#### Records from a dataset

▽

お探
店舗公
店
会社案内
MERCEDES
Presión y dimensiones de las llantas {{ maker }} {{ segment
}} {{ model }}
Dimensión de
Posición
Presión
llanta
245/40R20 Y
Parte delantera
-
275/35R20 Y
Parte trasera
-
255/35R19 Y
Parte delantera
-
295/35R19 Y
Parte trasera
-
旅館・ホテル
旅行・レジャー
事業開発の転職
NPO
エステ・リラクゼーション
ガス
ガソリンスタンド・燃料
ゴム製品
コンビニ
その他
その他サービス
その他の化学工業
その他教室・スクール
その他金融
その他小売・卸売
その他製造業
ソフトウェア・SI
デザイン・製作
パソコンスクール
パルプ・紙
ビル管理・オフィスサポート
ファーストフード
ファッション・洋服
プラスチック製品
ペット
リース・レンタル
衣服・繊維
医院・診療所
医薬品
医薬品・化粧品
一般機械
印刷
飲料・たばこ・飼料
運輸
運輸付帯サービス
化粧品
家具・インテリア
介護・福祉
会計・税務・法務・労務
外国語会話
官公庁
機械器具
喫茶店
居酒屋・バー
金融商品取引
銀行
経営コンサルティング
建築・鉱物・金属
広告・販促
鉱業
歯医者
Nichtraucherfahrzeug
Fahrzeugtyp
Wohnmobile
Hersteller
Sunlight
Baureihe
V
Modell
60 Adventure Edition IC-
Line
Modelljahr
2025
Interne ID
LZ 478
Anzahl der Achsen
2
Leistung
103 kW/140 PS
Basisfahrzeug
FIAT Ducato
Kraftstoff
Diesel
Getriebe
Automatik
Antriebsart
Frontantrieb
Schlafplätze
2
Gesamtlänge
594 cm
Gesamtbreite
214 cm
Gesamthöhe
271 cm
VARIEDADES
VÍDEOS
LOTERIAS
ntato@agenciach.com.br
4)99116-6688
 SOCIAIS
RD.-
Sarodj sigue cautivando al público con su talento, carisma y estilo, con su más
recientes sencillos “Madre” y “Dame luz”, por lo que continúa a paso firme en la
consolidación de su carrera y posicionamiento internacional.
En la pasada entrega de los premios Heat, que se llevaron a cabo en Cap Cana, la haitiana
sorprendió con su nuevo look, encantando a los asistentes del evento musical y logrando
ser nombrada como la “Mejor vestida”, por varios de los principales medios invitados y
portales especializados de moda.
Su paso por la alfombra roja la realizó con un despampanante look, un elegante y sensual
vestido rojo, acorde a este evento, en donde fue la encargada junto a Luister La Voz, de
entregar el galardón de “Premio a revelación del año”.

△

#### Task description
Reproduce every line of the records above word for word, with nothing changed, added, or left out.

#### Your response
お探
店舗公
店
会社案内
MERCEDES
Presión y dimensiones de las llantas {{ maker }} {{ segment
}} {{ model }}
Dimensión de
Posición
Presión
llanta
245/40R20 Y
Parte delantera
-
275/35R20 Y
Parte trasera
-
255/35R19 Y
Parte delantera
-
295/35R19 Y
Parte trasera
-
旅館・ホテル
旅行・レジャー
事業開発の転職
NPO
エステ・リラクゼーション
ガス
ガソリンスタンド・燃料
ゴム製品
コンビニ
その他
その他サービス
その他の化学工業
その他教室・スクール
その他金融
その他小売・卸売
その他製造業
ソフトウェア・SI
デザイン・製作
パソコンスクール
パルプ・紙
ビル管理・オフィスサポート
ファーストフード
ファッション・洋服
プラスチック製品
ペット
リース・レンタル
衣服・繊維
医院・診療所
医薬品
医薬品・化粧品
一般機械
印刷
飲料・たばこ・飼料
運輸
運輸付帯サービス
化粧品
家具・インテリア
介護・福祉
会計・税務・法務・労務
外国語会話
官公庁
機械器具
喫茶店
居酒屋・バー
金融商品取引
銀行
経営コンサルティング
建築・鉱物・金属
広告・販促
鉱業
歯医者
Nichtraucherfahrzeug
Fahrzeugtyp
Wohnmobile
Hersteller
Sunlight
Baureihe
V
Modell
60 Adventure Edition IC-
Line
Modelljahr
2025
Interne ID
LZ 478
Anzahl der Achsen
2
Leistung
103 kW/140 PS
Basisfahrzeug
FIAT Ducato
Kraftstoff
Diesel
Getriebe
Automatik
Antriebsart
Frontantrieb
Schlafplätze
2
Gesamtlänge
594 cm
Gesamtbreite
214 cm
Gesamthöhe
271 cm
VARIEDADES
VÍDEOS
LOTERIAS
ntato@agenciach.com.br
4)99116-6688
 SOCIAIS
RD.-
Sarodj sigue cautivando al público con su talento, carisma y estilo, con su más
recientes sencillos “Madre” y “Dame luz”, por lo que continúa a paso firme en la
consolidación de su carrera y posicionamiento internacional.
En la pasada entrega de los premios Heat, que se llevaron a cabo en Cap Cana, la haitiana
sorprendió con su nuevo look, encantando a los asistentes del evento musical y logrando
ser nombrada como la “Mejor vestida”, por varios de los principales medios invitados y
portales especializados de moda.
Su paso por la alfombra roja la realizó con un despampanante look, un elegante y sensual
vestido rojo, acorde a este evento, en donde fue la encargada junto a Luister La Voz, de
entregar el galardón de “Premio a revelación del año”.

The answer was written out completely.